(Page segmentation data)
[Start of section]

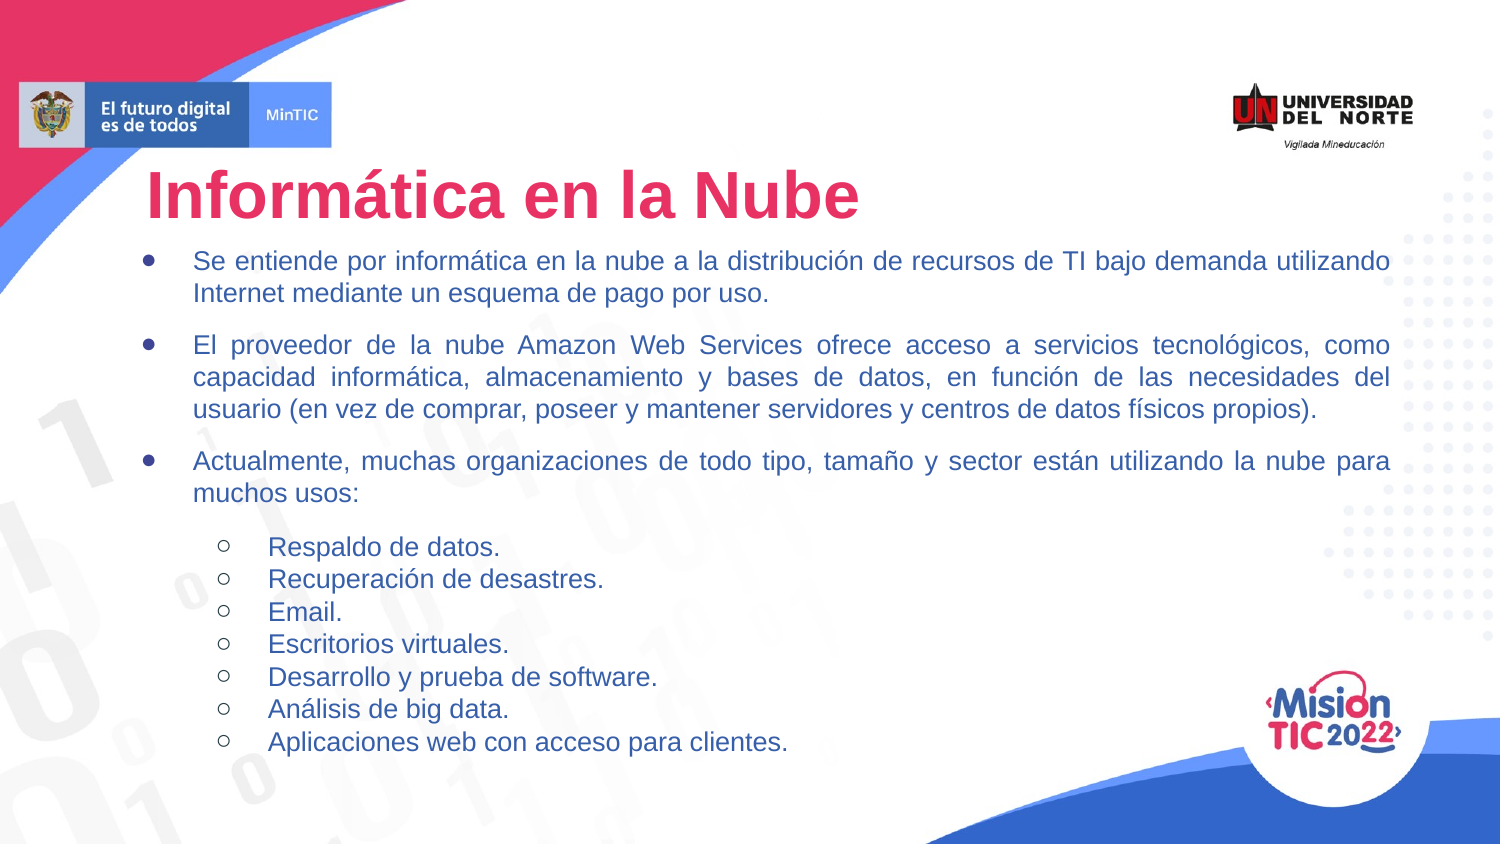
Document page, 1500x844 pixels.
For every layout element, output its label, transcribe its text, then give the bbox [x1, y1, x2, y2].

text_box Se entiende por informática en la nube a la distribución de recursos de TI bajo demanda utilizando Internet mediante un esquema de pago por uso. El proveedor de la nube Amazon Web Services ofrece acceso a servicios tecnológicos, como capacidad informática, almacenamiento y bases de datos, en función de las necesidades del usuario (en vez de comprar, poseer y mantener servidores y centros de datos físicos propios). Actualmente, muchas organizaciones de todo tipo, tamaño y sector están utilizando la nube para muchos usos: Respaldo de datos. Recuperación de desastres. Email. Escritorios virtuales. Desarrollo y prueba de software. Análisis de big data. Aplicaciones web con acceso para clientes. [117, 237, 1390, 824]
picture [0, 0, 1500, 844]
text_box Informática en la Nube [135, 77, 1373, 237]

[End of section]

To-do item →
With images omitted, output the data exactly as given.

Result below →
Document page, 1500x844 pixels.
For every layout element, output its label, transcribe its text, then give the bbox [x1, y1, x2, y2].

text_box Se entiende por informática en la nube a la distribución de recursos de TI bajo demanda utilizando Internet mediante un esquema de pago por uso. El proveedor de la nube Amazon Web Services ofrece acceso a servicios tecnológicos, como capacidad informática, almacenamiento y bases de datos, en función de las necesidades del usuario (en vez de comprar, poseer y mantener servidores y centros de datos físicos propios). Actualmente, muchas organizaciones de todo tipo, tamaño y sector están utilizando la nube para muchos usos: Respaldo de datos. Recuperación de desastres. Email. Escritorios virtuales. Desarrollo y prueba de software. Análisis de big data. Aplicaciones web con acceso para clientes. [117, 237, 1390, 824]
picture [0, 0, 1500, 844]
text_box Informática en la Nube [135, 77, 1373, 237]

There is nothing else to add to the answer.